* **ABOUT THIS TASK**
Scan the listing below for the word "format" and copy every line that has it.

++++++++++

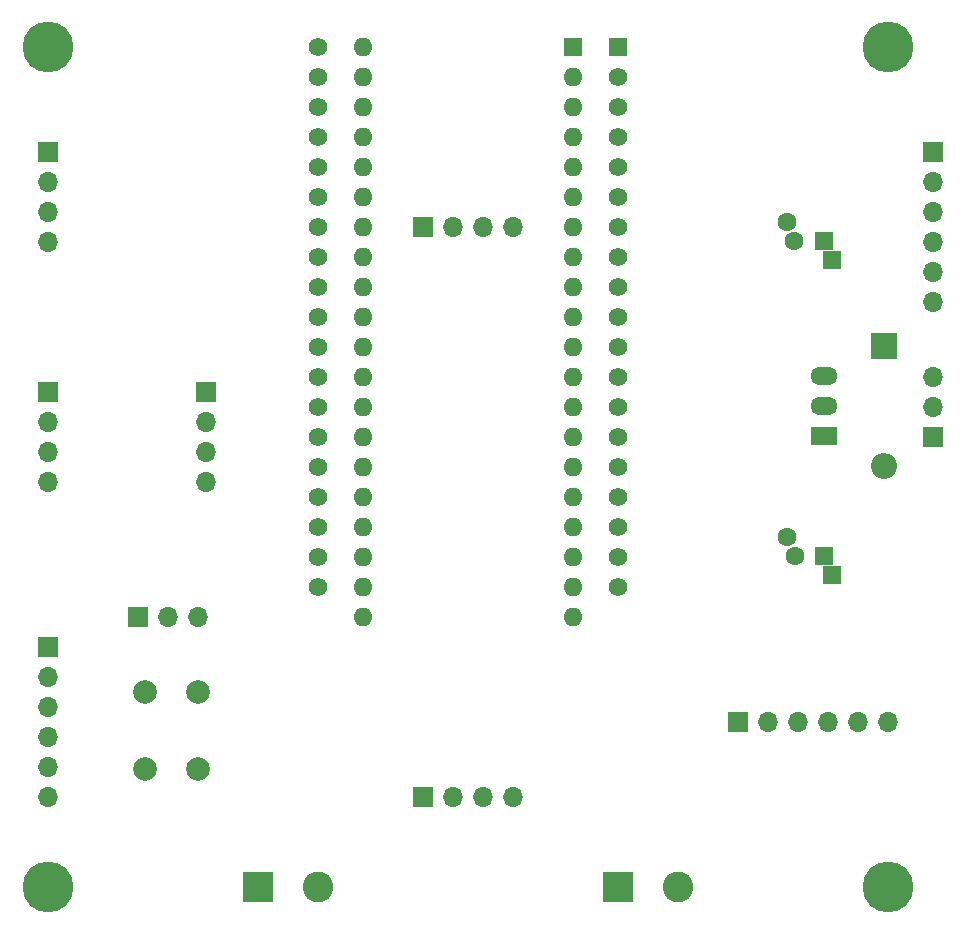
<source format=gts>
G04 #@! TF.GenerationSoftware,KiCad,Pcbnew,6.0.11-2627ca5db0~126~ubuntu20.04.1*
G04 #@! TF.CreationDate,2023-02-19T14:42:03+01:00*
G04 #@! TF.ProjectId,MQTTbug,4d515454-6275-4672-9e6b-696361645f70,rev?*
G04 #@! TF.SameCoordinates,Original*
G04 #@! TF.FileFunction,Soldermask,Top*
G04 #@! TF.FilePolarity,Negative*
%FSLAX46Y46*%
G04 Gerber Fmt 4.6, Leading zero omitted, Abs format (unit mm)*
G04 Created by KiCad (PCBNEW 6.0.11-2627ca5db0~126~ubuntu20.04.1) date 2023-02-19 14:42:03*
%MOMM*%
%LPD*%
G01*
G04 APERTURE LIST*
%ADD10R,1.700000X1.700000*%
%ADD11O,1.700000X1.700000*%
%ADD12R,2.200000X2.200000*%
%ADD13O,2.200000X2.200000*%
%ADD14R,2.300000X1.500000*%
%ADD15O,2.300000X1.500000*%
%ADD16C,2.000000*%
%ADD17R,2.600000X2.600000*%
%ADD18C,2.600000*%
%ADD19R,1.600000X1.600000*%
%ADD20C,1.600000*%
%ADD21C,4.300000*%
%ADD22O,1.600000X1.600000*%
%ADD23R,1.560000X1.560000*%
%ADD24C,1.560000*%
G04 APERTURE END LIST*
D10*
X58420000Y-87630000D03*
D11*
X58420000Y-90170000D03*
X58420000Y-92710000D03*
X58420000Y-95250000D03*
D12*
X129207500Y-83727000D03*
D13*
X129207500Y-93887000D03*
D14*
X124127500Y-91347000D03*
D15*
X124127500Y-88807000D03*
X124127500Y-86267000D03*
D16*
X66605000Y-113030000D03*
X66605000Y-119530000D03*
X71105000Y-113030000D03*
X71105000Y-119530000D03*
D10*
X58420000Y-109220000D03*
D11*
X58420000Y-111760000D03*
X58420000Y-114300000D03*
X58420000Y-116840000D03*
X58420000Y-119380000D03*
X58420000Y-121920000D03*
D10*
X133350000Y-67310000D03*
D11*
X133350000Y-69850000D03*
X133350000Y-72390000D03*
X133350000Y-74930000D03*
X133350000Y-77470000D03*
X133350000Y-80010000D03*
D10*
X116840000Y-115570000D03*
D11*
X119380000Y-115570000D03*
X121920000Y-115570000D03*
X124460000Y-115570000D03*
X127000000Y-115570000D03*
X129540000Y-115570000D03*
D17*
X76195000Y-129540000D03*
D18*
X81275000Y-129540000D03*
D19*
X124087500Y-74837000D03*
X124758437Y-76437000D03*
D20*
X121587500Y-74837000D03*
X120916563Y-73237000D03*
D21*
X58420000Y-129540000D03*
X58420000Y-58420000D03*
D10*
X58420000Y-67310000D03*
D11*
X58420000Y-69850000D03*
X58420000Y-72390000D03*
X58420000Y-74930000D03*
D21*
X129540000Y-129540000D03*
D10*
X90170000Y-73660000D03*
D11*
X92710000Y-73660000D03*
X95250000Y-73660000D03*
X97790000Y-73660000D03*
D10*
X90170000Y-121920000D03*
D11*
X92710000Y-121920000D03*
X95250000Y-121920000D03*
X97790000Y-121920000D03*
D10*
X66040000Y-106680000D03*
D11*
X68580000Y-106680000D03*
X71120000Y-106680000D03*
D19*
X124798437Y-103107000D03*
X124127500Y-101507000D03*
D20*
X121627500Y-101507000D03*
X120956563Y-99907000D03*
D21*
X129540000Y-58420000D03*
D17*
X106680000Y-129540000D03*
D18*
X111760000Y-129540000D03*
D10*
X71755000Y-87630000D03*
D11*
X71755000Y-90170000D03*
X71755000Y-92710000D03*
X71755000Y-95250000D03*
D10*
X133350000Y-91440000D03*
D11*
X133350000Y-88900000D03*
X133350000Y-86360000D03*
D19*
X102870000Y-58420000D03*
D22*
X102870000Y-60960000D03*
X102870000Y-63500000D03*
X102870000Y-66040000D03*
X102870000Y-68580000D03*
X102870000Y-71120000D03*
X102870000Y-73660000D03*
X102870000Y-76200000D03*
X102870000Y-78740000D03*
X102870000Y-81280000D03*
X102870000Y-83820000D03*
X102870000Y-86360000D03*
X102870000Y-88900000D03*
X102870000Y-91440000D03*
X102870000Y-93980000D03*
X102870000Y-96520000D03*
X102870000Y-99060000D03*
X102870000Y-101600000D03*
X102870000Y-104140000D03*
X102870000Y-106680000D03*
X85090000Y-106680000D03*
X85090000Y-104140000D03*
X85090000Y-101600000D03*
X85090000Y-99060000D03*
X85090000Y-96520000D03*
X85090000Y-93980000D03*
X85090000Y-91440000D03*
X85090000Y-88900000D03*
X85090000Y-86360000D03*
X85090000Y-83820000D03*
X85090000Y-81280000D03*
X85090000Y-78740000D03*
X85090000Y-76200000D03*
X85090000Y-73660000D03*
X85090000Y-71120000D03*
X85090000Y-68580000D03*
X85090000Y-66040000D03*
X85090000Y-63500000D03*
X85090000Y-60960000D03*
X85090000Y-58420000D03*
D23*
X106680000Y-58420000D03*
D24*
X106680000Y-60960000D03*
X106680000Y-63500000D03*
X106680000Y-66040000D03*
X106680000Y-68580000D03*
X106680000Y-71120000D03*
X106680000Y-73660000D03*
X106680000Y-76200000D03*
X106680000Y-78740000D03*
X106680000Y-81280000D03*
X106680000Y-83820000D03*
X106680000Y-86360000D03*
X106680000Y-88900000D03*
X106680000Y-91440000D03*
X106680000Y-93980000D03*
X106680000Y-96520000D03*
X106680000Y-99060000D03*
X106680000Y-101600000D03*
X106680000Y-104140000D03*
X81280000Y-58420000D03*
X81280000Y-60960000D03*
X81280000Y-63500000D03*
X81280000Y-66040000D03*
X81280000Y-68580000D03*
X81280000Y-71120000D03*
X81280000Y-73660000D03*
X81280000Y-76200000D03*
X81280000Y-78740000D03*
X81280000Y-81280000D03*
X81280000Y-83820000D03*
X81280000Y-86360000D03*
X81280000Y-88900000D03*
X81280000Y-91440000D03*
X81280000Y-93980000D03*
X81280000Y-96520000D03*
X81280000Y-99060000D03*
X81280000Y-101600000D03*
X81280000Y-104140000D03*
M02*

</source>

++++++++++

* **FINAL ANSWER**
<source format=gts>
G04 Gerber Fmt 4.6, Leading zero omitted, Abs format (unit mm)*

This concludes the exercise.